## [Page extract]
Automated Preparation for Molecule Search Databases
Description
Automatically prepares FastROCS collections, Gigadock collections, Molecule Search collections, and Molecule Search databases given any of the following file formats: .smi, .ism, .cxsmiles, .csv, or .sdf. Additionally, intermediate collections can be used to start from a later point. Also supports ending before full preparation of Molecule Search databases.
Promoted Parameters
Title in user interface (promoted name)
Prep input
Input file (in): Input molecule file. Must be one of the following formats: .smi, .ism, .cxsmiles, .csv, or .sdf. If included, this will be used as the starting point for both the 2D and 3D prep, unless an alternative input is provided for one of them, or they are explicitly told not to run.
Type: file_in
Prep Automation Options
Ending point for 2D prep (end_2d): If you want to end the 2D prep at an earlier point than setting up the search DB, modify this.
Type: string
Default: 2D search DB
Choices: [‘Chunked collection’, ‘2D search collection’, ‘2D search DB’]
Ending point for 3D prep (end_3d): If you want to end the 3D prep at an earlier point than setting up the search DB, modify this.

## [Required work]
Copy the database preparation page word for word from "Automated Preparation for" up to and including "not to run.".

## [Raw data]
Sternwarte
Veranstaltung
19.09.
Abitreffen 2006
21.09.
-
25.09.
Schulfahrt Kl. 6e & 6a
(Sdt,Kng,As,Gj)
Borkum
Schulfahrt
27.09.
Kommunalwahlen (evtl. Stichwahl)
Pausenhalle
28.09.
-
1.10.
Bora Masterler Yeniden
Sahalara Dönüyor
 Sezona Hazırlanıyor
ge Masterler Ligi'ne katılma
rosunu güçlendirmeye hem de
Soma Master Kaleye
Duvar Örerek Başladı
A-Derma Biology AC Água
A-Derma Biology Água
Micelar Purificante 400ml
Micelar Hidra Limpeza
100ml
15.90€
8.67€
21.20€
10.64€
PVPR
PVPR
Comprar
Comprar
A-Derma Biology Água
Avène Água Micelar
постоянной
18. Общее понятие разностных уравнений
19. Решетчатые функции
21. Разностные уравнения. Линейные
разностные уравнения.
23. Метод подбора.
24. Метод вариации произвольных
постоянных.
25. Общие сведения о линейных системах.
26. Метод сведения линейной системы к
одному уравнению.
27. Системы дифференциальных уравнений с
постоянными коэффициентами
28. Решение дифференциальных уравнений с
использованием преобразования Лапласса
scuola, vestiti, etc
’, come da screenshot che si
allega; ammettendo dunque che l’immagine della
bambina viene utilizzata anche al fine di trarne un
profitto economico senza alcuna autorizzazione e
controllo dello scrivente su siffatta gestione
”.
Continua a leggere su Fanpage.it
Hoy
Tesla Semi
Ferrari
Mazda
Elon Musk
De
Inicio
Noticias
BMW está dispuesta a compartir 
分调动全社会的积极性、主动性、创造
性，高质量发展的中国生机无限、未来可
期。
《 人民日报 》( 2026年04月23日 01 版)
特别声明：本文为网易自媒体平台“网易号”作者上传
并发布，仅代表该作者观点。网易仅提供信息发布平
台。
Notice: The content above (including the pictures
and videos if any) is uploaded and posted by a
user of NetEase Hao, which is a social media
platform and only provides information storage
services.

## [Answer to the problem]
Automated Preparation for Molecule Search Databases
Description
Automatically prepares FastROCS collections, Gigadock collections, Molecule Search collections, and Molecule Search databases given any of the following file formats: .smi, .ism, .cxsmiles, .csv, or .sdf. Additionally, intermediate collections can be used to start from a later point. Also supports ending before full preparation of Molecule Search databases.
Promoted Parameters
Title in user interface (promoted name)
Prep input
Input file (in): Input molecule file. Must be one of the following formats: .smi, .ism, .cxsmiles, .csv, or .sdf. If included, this will be used as the starting point for both the 2D and 3D prep, unless an alternative input is provided for one of them, or they are explicitly told not to run.